Dünyada en çok aciliyet arz eden çevre konusunun 'iklim değişikliği' olduğunu kaydeden Keskinsoy, "Çok tehlikeli bir gidişatı var. Şu ana kadar yapılan çalışmalar, atmosfer sıcaklığının 2080 yılına kadar 3 derece artacağını gösteriyor. 3 derecelik artış sonucu dünyada 2080 yılında 3 milyar insan susuzluk ve açlıkla karşı karşıya gelecek. 250 milyon insan sıtma sorunuyla karşı karşıya kalacak. Milyonlarca insan, kıyıları su basmasından etkilenecek. Tarım topraklarının etkileneceğinden, yani bütün gezegenin ekosisteminin değişeceğinden söz ediyoruz. Ve zaman çok yakın. Artık şansımız kalmıyor" uyarısında bulundu.
Keskinsoy, bunun sebebinin artık fosil atıklar olduğunu herkesin bildiğini ifade ederek, "Bugün biz bütün arabalarımızı kullanmayı durdursak, petrolle çalışan her şeyi kapatsak, petrol çıkarmayı durdursak, doğalgaz kullanmasak, bütün karbondioksit salınımını sıfıra indirsek, buna rağmen 50 yıl sonra dünyanın sıcaklığı bir derece artacak. Çünkü atmosfer 50 yıllık basamakla ilerliyor. Bu sorunun ne kadar acil olduğunu ortaya koyuyor. Çok az vakit kaldı, radikal anlamda köklü değişikliklerin yapılması için" dedi.

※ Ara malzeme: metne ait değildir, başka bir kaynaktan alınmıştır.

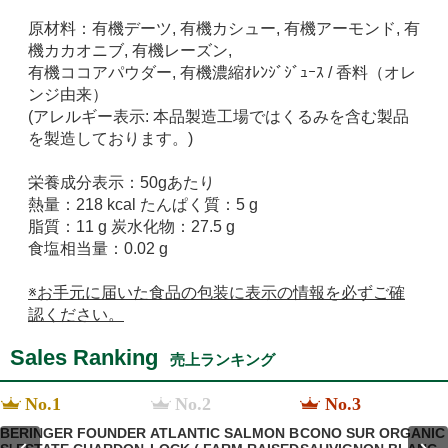
原材料：
有機デーツ, 有機カシュー, 有機アーモンド, 有
機カカオニブ, 有機レーズン,
有機ココアパウダー, 有機濃縮ｵﾚﾝｼﾞｼﾞｭｰｽ / 香料（オレ
ンジ由来）
(アレルギー表示: 本品製造工場ではくるみを含む製品
を製造しております。)
栄養成分表示：50gあたり
熱量：218 kcal たんぱく質：5 g
脂質：11 g 炭水化物：27.5 g
食塩相当量：0.02 g
※お手元に届いた食品の包装に表示の情報を必ずご確
認ください。
Sales Ranking
売上ランキング
No.1
No.2
No.3
BERINGER FOUNDER
ATLANTIC SALMON B
CONO SUR ORGANIC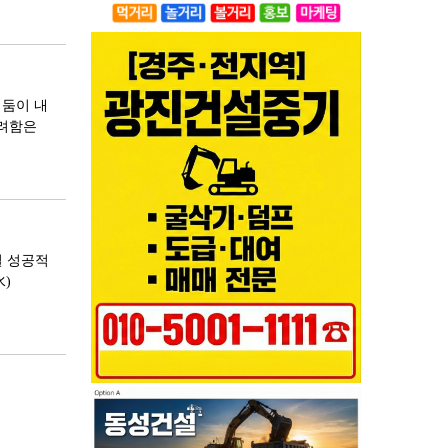
어둠이 내
화려함은
설 성공적
水)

"TÜRKİYE, KYOTO PROTOKOLÜ'NÜ ER GEÇ İMZALAYACAK" Türkiye'de bununla ilgili herhangi bir adım atılmadığını; ama gündemde bazı maddeler olduğunu belirten Keskinsoy, "Türkiye geçen yıl İklim Değişikliği Çerçeve Sözleşmesi'ni imzaladı. Bu, Kyoto Protokolü'ne giden bir adım. Türkiye henüz Kyoto'yu imzalamadı. İmzalama gündeminde de yok. Eninde sonunda imzalayacak" şeklinde konuştu. Keskinsoy, Türkiye'nin Kyoto Sözleşmesi'ni imzalaması için fosil yakıtlara dayalı enerji üretiminin indirilmesinin gerektiğini ifade ederek, "Türkiye'nin ironik bir durumu da var. Geçen yıl ithal kömürle çalışan bir termik santral açtı. Mesela bu santralin kapatılması gerekebilir. Bu santral, Türkiye'nin elektrik bölümünün önemli kısmını karşılamak üzere açıldı. Türkiye'de elektriğe hiç ihtiyaç yokken, bir önceki hükümet tarafından yapılmış yatırımlar yüzünden açılmak zorunda kalındı. Kyoto Protokolü'nde Türkiye bu anlamda dar boğaza girebilir" dedi.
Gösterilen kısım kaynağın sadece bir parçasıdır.